▶ _DATA EXCERPTS_
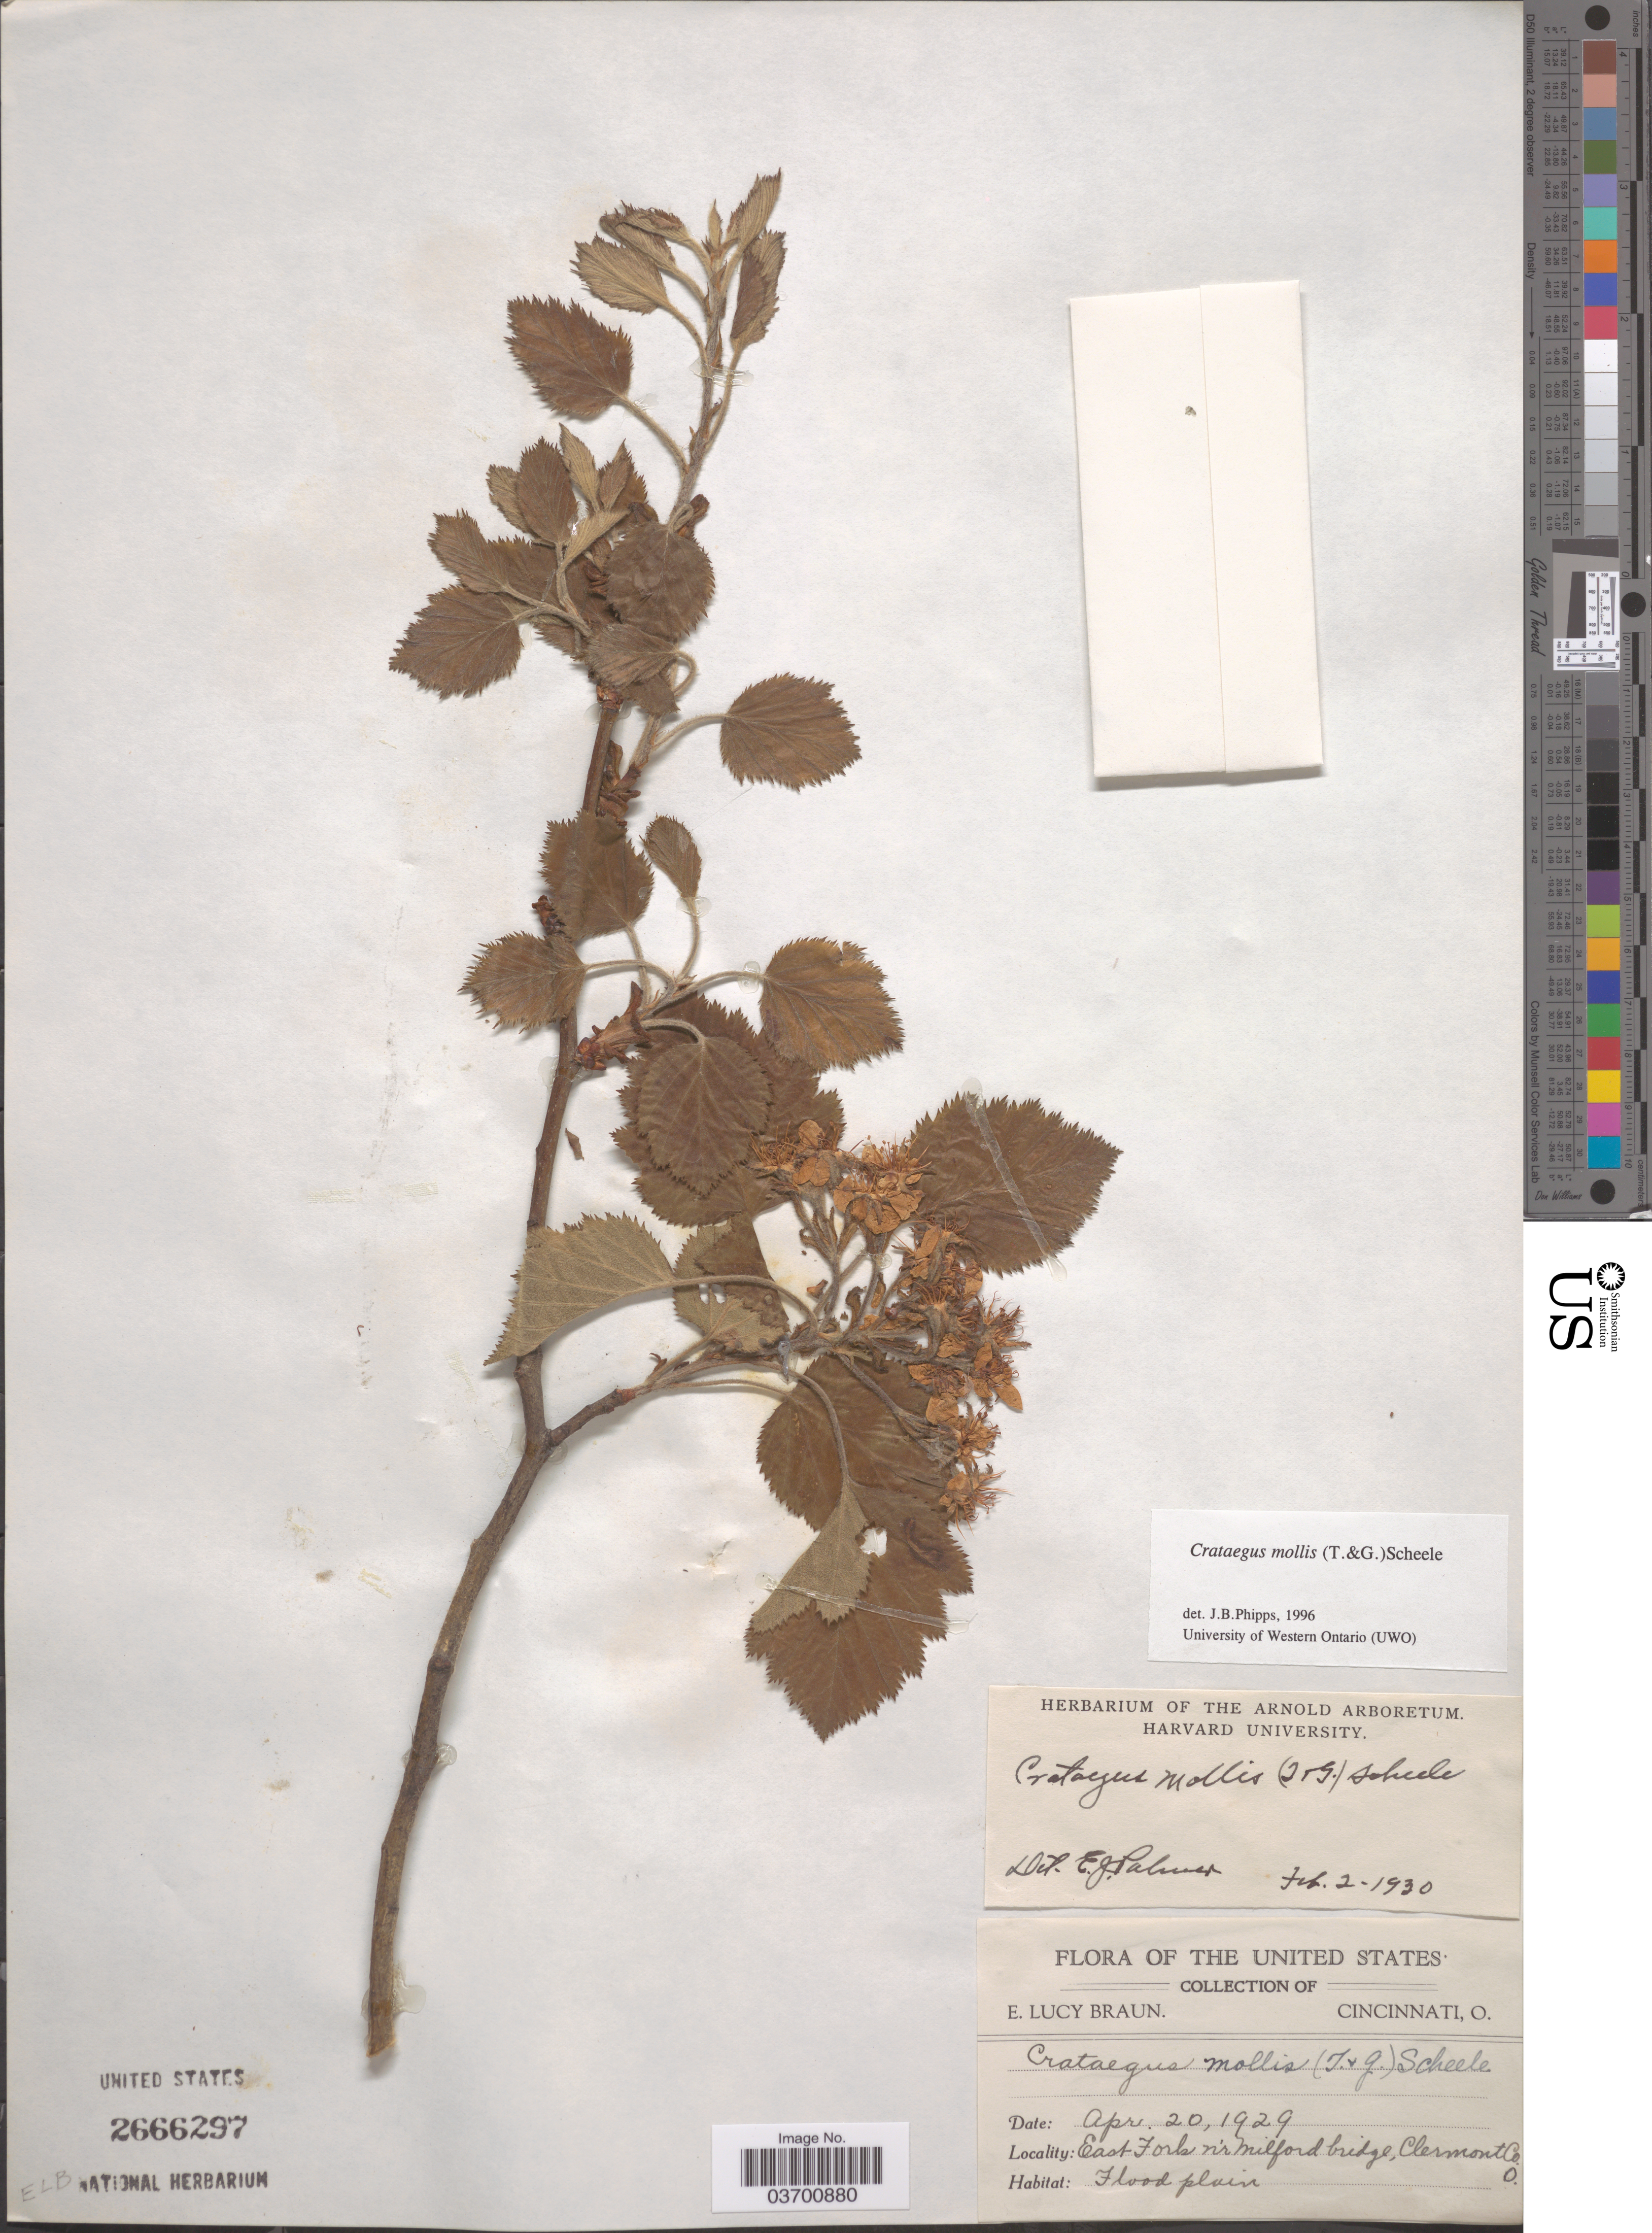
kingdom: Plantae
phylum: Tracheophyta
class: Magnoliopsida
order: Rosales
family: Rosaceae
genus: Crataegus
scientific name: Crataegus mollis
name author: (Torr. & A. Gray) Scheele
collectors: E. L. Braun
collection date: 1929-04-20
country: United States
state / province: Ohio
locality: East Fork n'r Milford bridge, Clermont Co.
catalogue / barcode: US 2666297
...
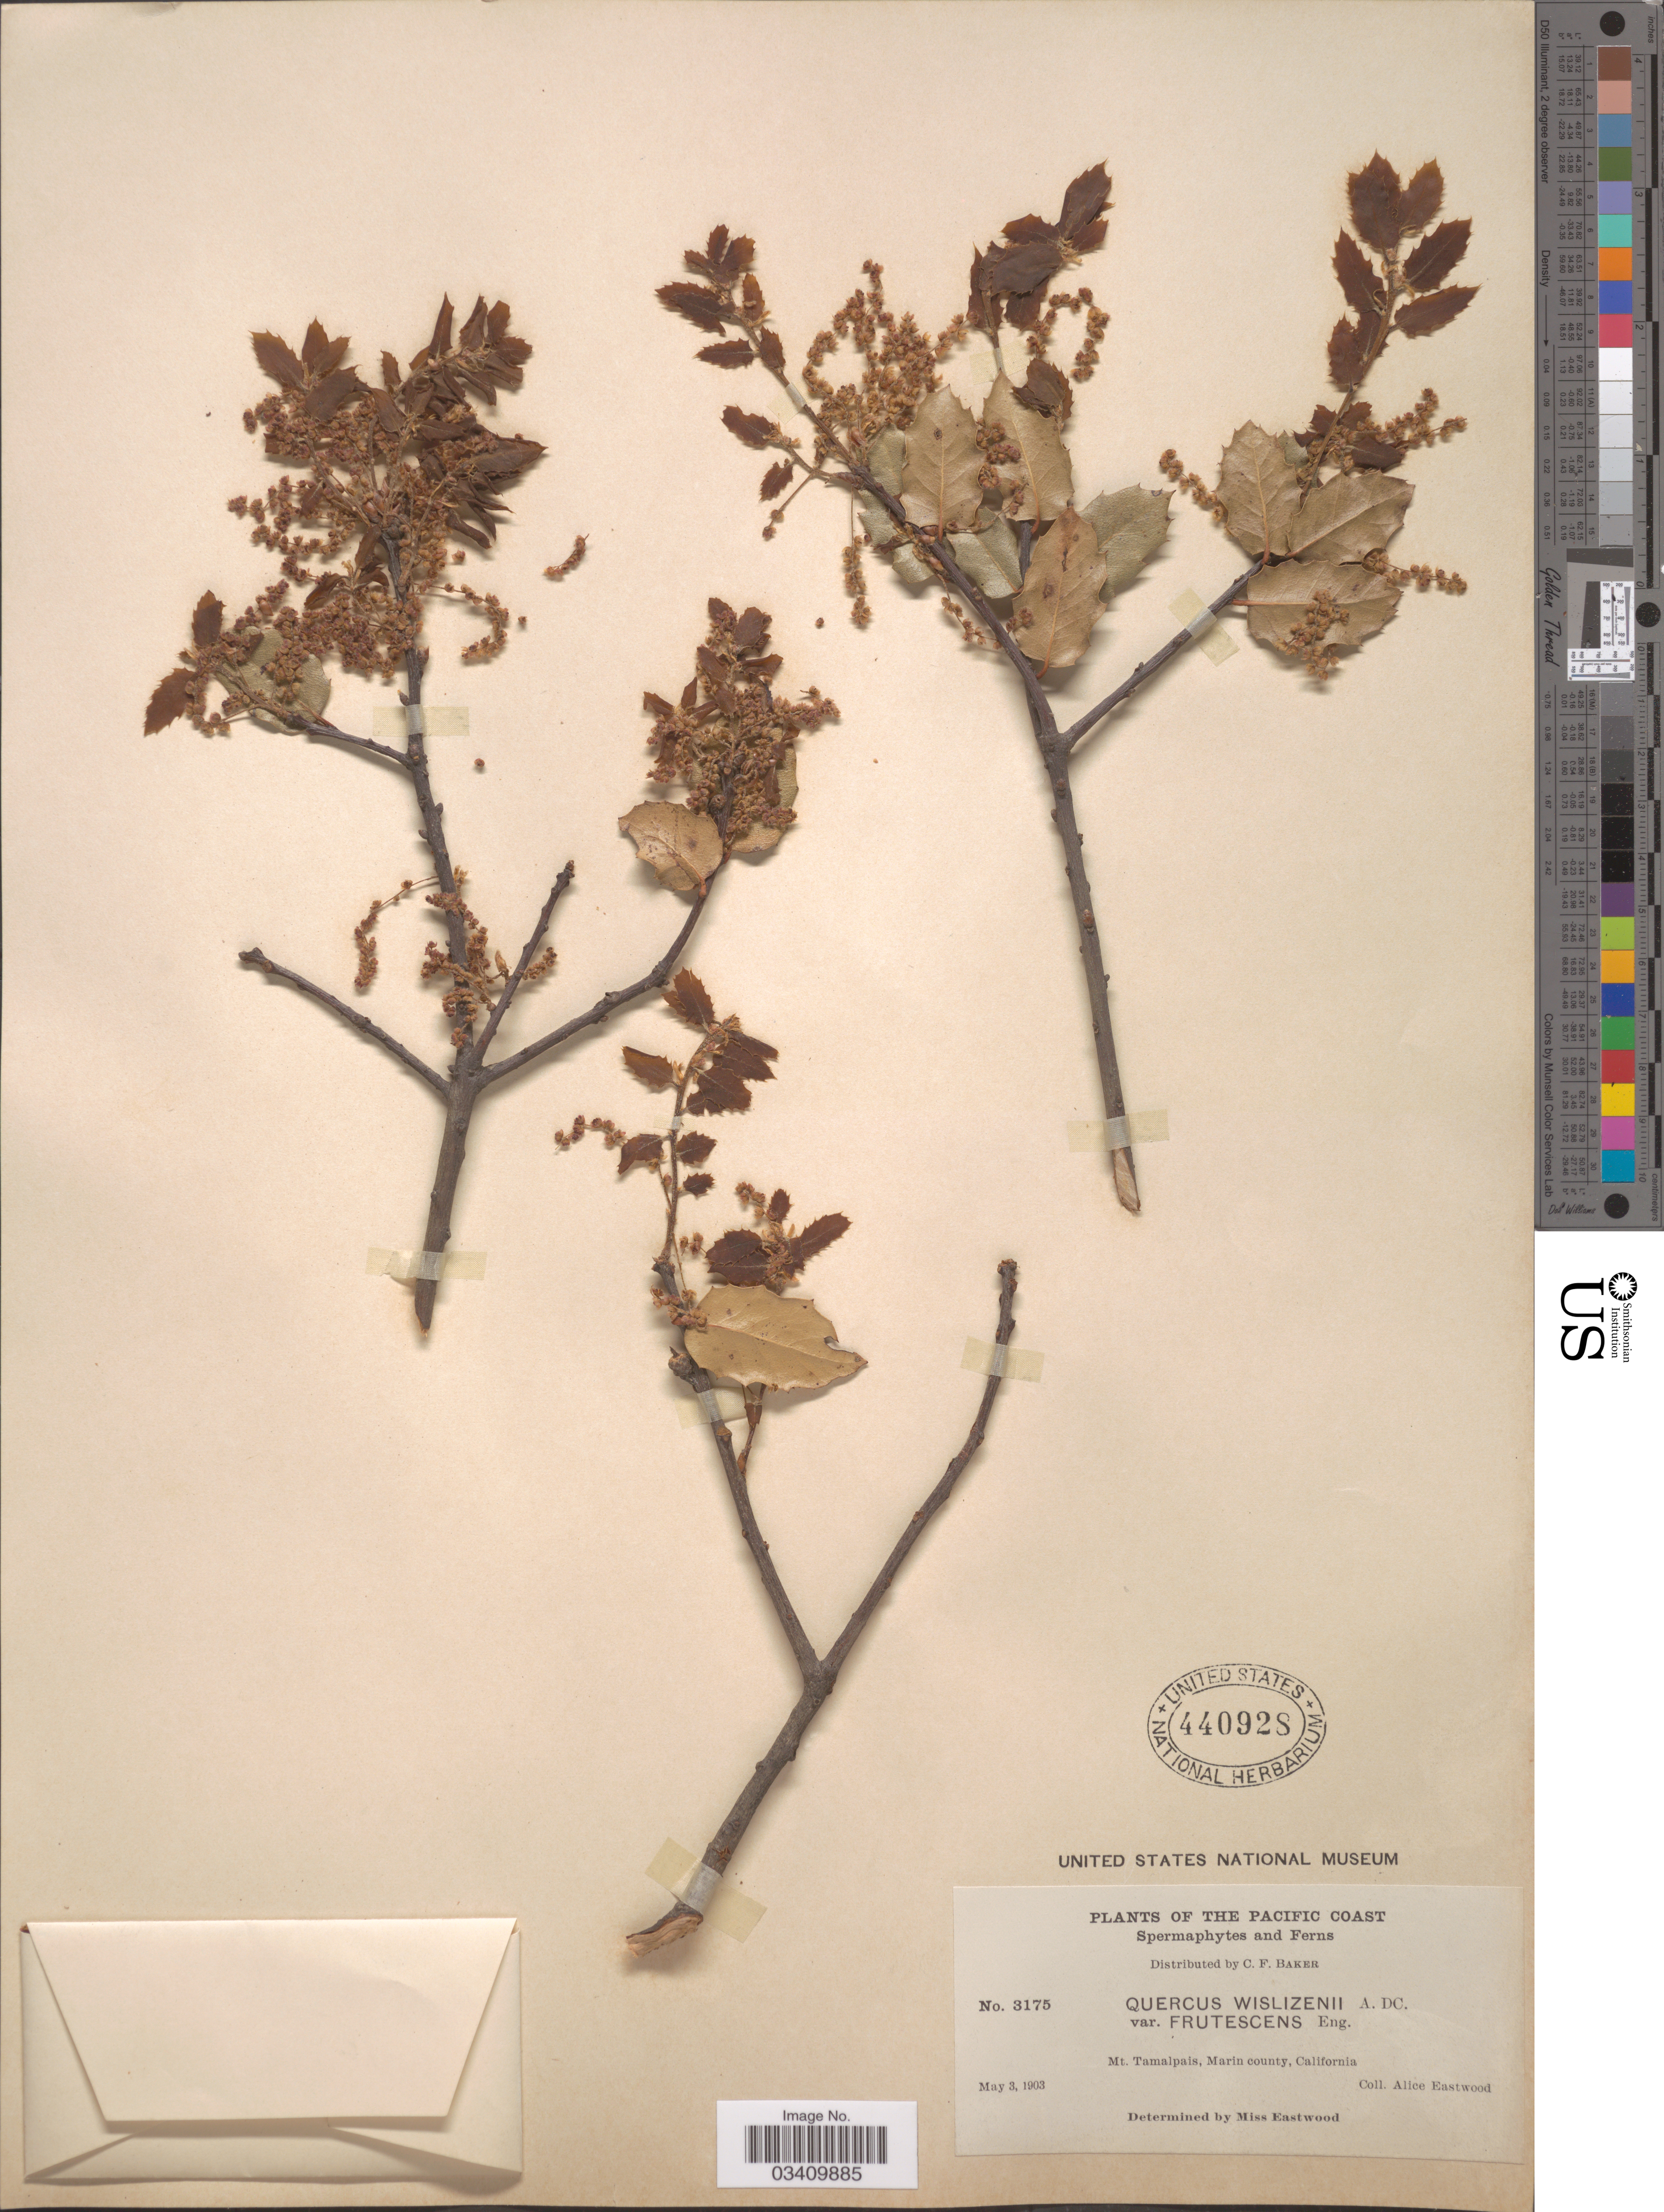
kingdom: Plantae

▶ _REQUEST_
Reproduce verbatim the portion of the records above that opens with the line containing "family: Rosaceae" and closes with the line containing "locality: East Fork".

▶ _RESPONSE TO THE EXERCISE_
family: Rosaceae
genus: Crataegus
scientific name: Crataegus mollis
name author: (Torr. & A. Gray) Scheele
collectors: E. L. Braun
collection date: 1929-04-20
country: United States
state / province: Ohio
locality: East Fork n'r Milford bridge, Clermont Co.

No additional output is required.